> _Pytania do odpowiedzi_:
- a) Wypisz wszystkie różne zwroty, którymi osoba pisząca fragment listu zwraca się bezpośrednio do adresatki.
- b) Kto według fragmentu listu powiedział, że adresatka jest bardzo chora?
- c) Kontynuuj fragment listu, zaczynając od zdania następującego po ostatnim pokazanym.

> _Podany tekst_:
=-=-=-=-=

Strona:Narcyza Żmichowska - Poganka.djvu/38

Ta strona została uwierzytelniona.

«Moja jedyna, ja ciebie kocham całą siłą mojego bytu — ale, aby cię godnie kochać, braknie mi cnoty i wzniesienia ducha — nie dosyć jeszcze — ale co było skarbów w duszy mojej, wszystko ci oddałam — wszystko. W tobie tylko przychodzę do uczucia siebie samej — i stąd moje niepokoje — o ile mój żywioł niewyrobiony miesza się i zlewa z twoim przeczystym żywiołem. Moja jedyna, ty odwagą, siłą i miłością wyrzeczesz moje przebaczenie i dasz słowo przyszłego szczęścia. Ale, moja Narcysso, aby czuć siłę, trzeba mieć zdrowie, kochanko; to twój obowiązek, trudniejszy jak inne, nie do ominięcia. Wolff powiedział, że jesteś bardzo chorą, czem te wyrazy były dla mnie, nie pytaj, ale rozmyśl, czem one dla ciebie być powinny...

=-=-=-=-=

> _Materiał źródłowy_:
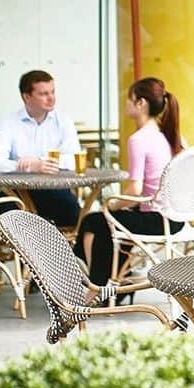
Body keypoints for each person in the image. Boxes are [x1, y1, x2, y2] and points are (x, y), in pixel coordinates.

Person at [76, 76, 183, 286]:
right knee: (108, 221)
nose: (126, 103)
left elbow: (135, 191)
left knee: (94, 220)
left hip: (156, 219)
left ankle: (96, 285)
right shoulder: (170, 136)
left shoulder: (139, 139)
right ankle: (114, 280)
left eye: (129, 99)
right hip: (176, 219)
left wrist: (113, 204)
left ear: (141, 104)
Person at [0, 69, 82, 228]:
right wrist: (25, 166)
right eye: (43, 94)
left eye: (52, 91)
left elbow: (74, 159)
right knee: (9, 215)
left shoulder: (64, 121)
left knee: (75, 216)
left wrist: (40, 162)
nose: (51, 98)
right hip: (15, 192)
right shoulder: (9, 123)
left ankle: (63, 251)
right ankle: (23, 253)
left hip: (54, 191)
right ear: (27, 97)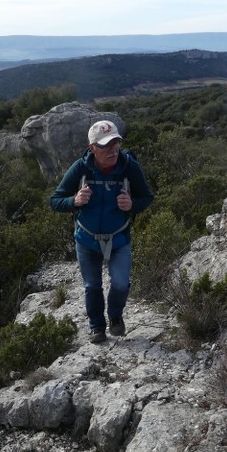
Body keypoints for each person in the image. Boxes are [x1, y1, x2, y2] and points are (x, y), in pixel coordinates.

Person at [50, 119, 154, 343]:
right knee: (92, 286)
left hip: (119, 237)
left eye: (115, 143)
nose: (113, 150)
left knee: (120, 283)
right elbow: (55, 200)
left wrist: (132, 204)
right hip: (86, 239)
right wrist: (74, 201)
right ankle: (97, 326)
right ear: (92, 148)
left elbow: (147, 197)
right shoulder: (80, 169)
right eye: (106, 145)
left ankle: (115, 316)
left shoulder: (129, 167)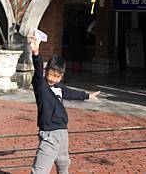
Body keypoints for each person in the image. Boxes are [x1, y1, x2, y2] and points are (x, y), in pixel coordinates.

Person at [29, 35, 100, 174]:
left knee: (63, 164)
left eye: (57, 76)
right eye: (51, 74)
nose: (53, 79)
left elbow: (70, 93)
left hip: (63, 133)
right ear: (46, 71)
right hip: (49, 135)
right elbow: (37, 69)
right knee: (40, 170)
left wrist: (87, 95)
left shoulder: (59, 87)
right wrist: (36, 53)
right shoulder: (41, 85)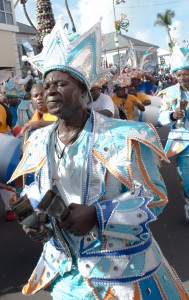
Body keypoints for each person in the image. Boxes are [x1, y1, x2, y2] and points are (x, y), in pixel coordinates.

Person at [9, 18, 188, 299]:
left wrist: (98, 215)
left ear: (84, 93)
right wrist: (33, 216)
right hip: (66, 271)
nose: (50, 90)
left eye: (61, 84)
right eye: (46, 85)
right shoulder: (38, 140)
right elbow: (39, 189)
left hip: (123, 275)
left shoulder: (125, 136)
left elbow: (155, 197)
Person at [158, 45, 189, 222]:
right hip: (183, 142)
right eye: (180, 75)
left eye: (186, 73)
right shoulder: (170, 94)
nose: (183, 77)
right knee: (187, 178)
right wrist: (172, 114)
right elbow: (161, 118)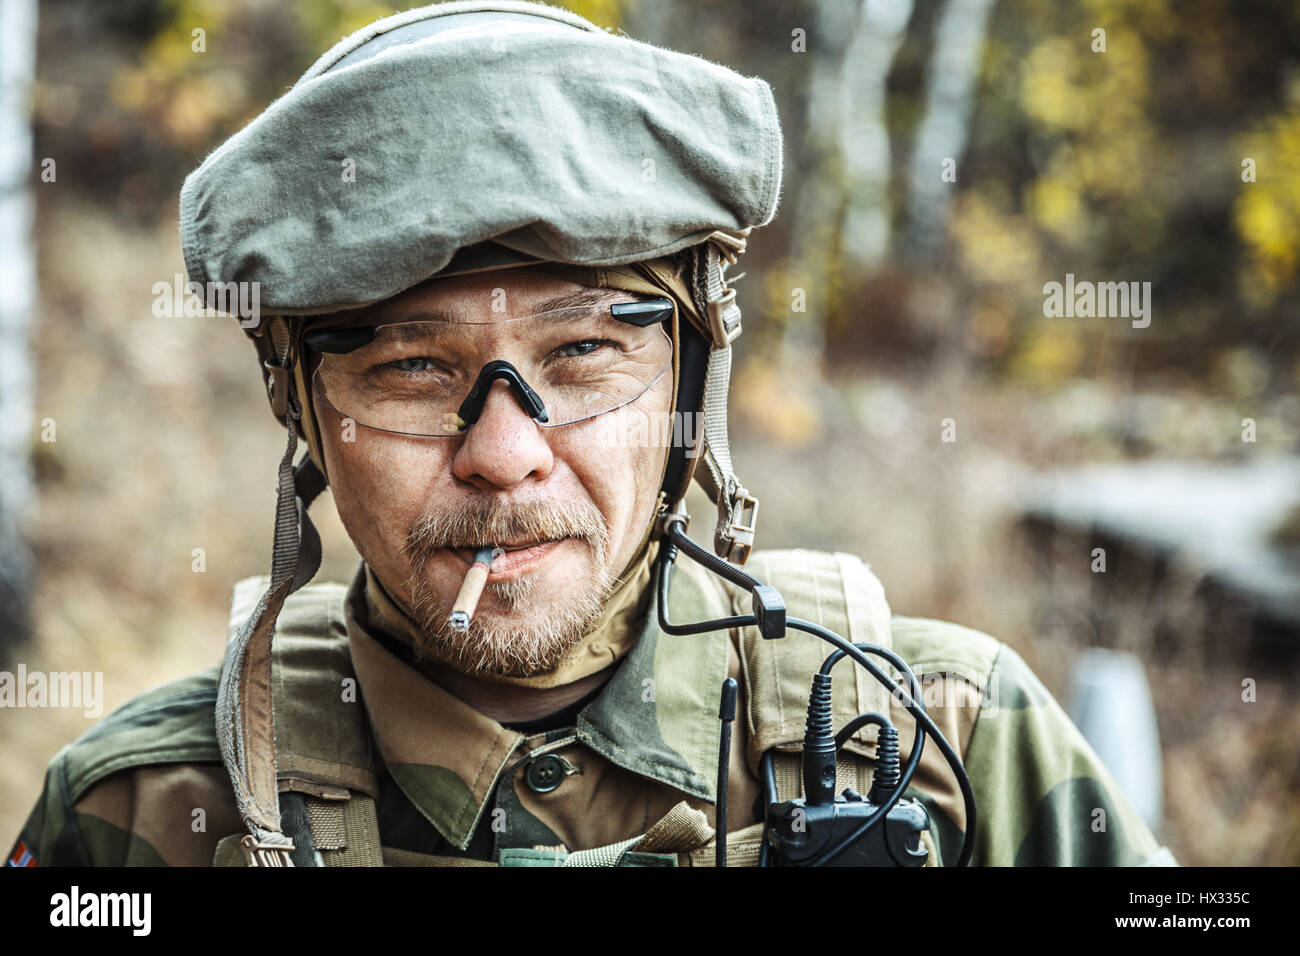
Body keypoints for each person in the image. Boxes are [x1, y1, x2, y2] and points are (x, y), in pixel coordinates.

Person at [7, 0, 1175, 867]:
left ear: (693, 373)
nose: (505, 452)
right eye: (414, 367)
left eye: (582, 355)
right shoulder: (145, 815)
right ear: (304, 405)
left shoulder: (954, 742)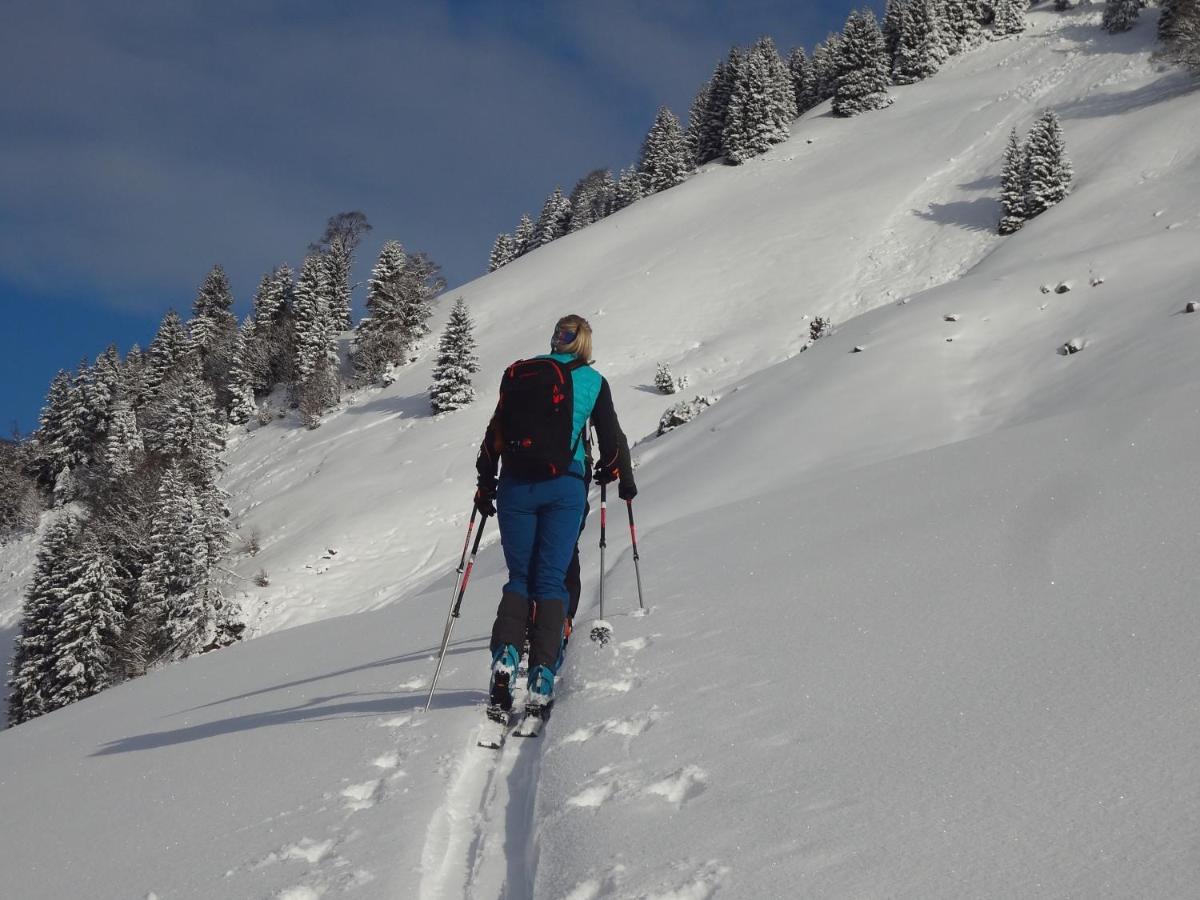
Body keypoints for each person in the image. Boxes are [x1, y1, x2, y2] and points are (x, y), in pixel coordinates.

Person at [475, 314, 636, 714]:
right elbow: (612, 441)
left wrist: (485, 482)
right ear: (584, 343)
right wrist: (614, 472)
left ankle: (506, 658)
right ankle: (542, 673)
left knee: (520, 577)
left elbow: (494, 434)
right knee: (550, 578)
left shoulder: (519, 374)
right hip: (564, 487)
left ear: (556, 339)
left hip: (515, 486)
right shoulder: (592, 382)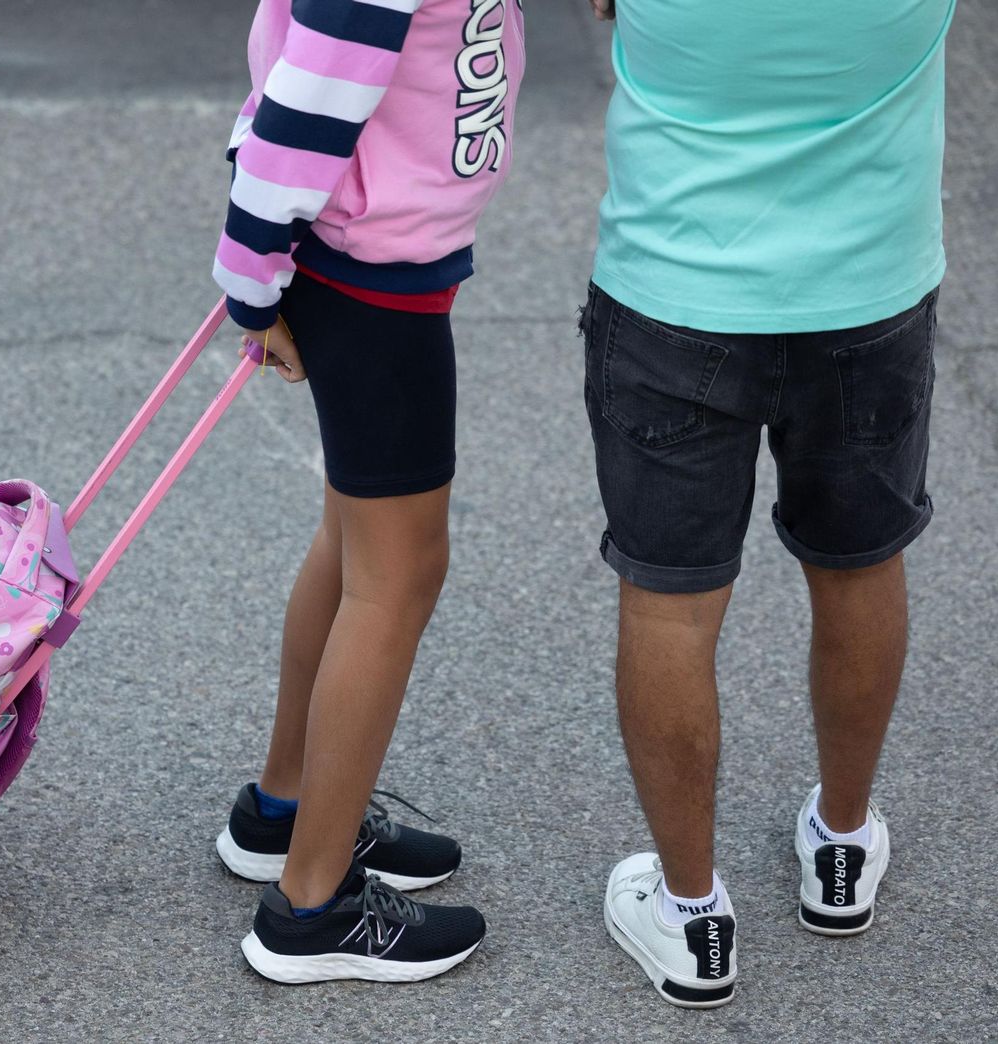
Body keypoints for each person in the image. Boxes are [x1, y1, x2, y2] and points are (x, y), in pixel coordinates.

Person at [580, 0, 954, 1008]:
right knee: (860, 565)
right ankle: (839, 844)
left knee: (669, 601)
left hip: (670, 295)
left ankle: (692, 916)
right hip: (870, 293)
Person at [208, 0, 525, 984]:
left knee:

=-=-=-=-=

> _Twoje odpowiedzi_:
- a)
- Moja jedyna
- moja Narcysso
- kochanko

- b) Powiedział to Wolff.

- c)
Przyjeżdżaj więc, moja siostro, tego wymaga miłość twoja dla mnie i święte obowiązki dla ogółu.

Twoja, twoja jedynie
Paulina.

«Kochanki, siostry mojej rączki i usta całuję i nadzieją miłości wierzę w nasz rzeczywisty uścisk w przyszłości. Moja złota, gdyby ci przyjaźń poczciwej Heleny nie wystarczyła, gdybyś czuła, że zdrowie twoje niknie z wrażeniem dni naszych, to pytaj serca o słowo czynu, siostro moja, etc. etc.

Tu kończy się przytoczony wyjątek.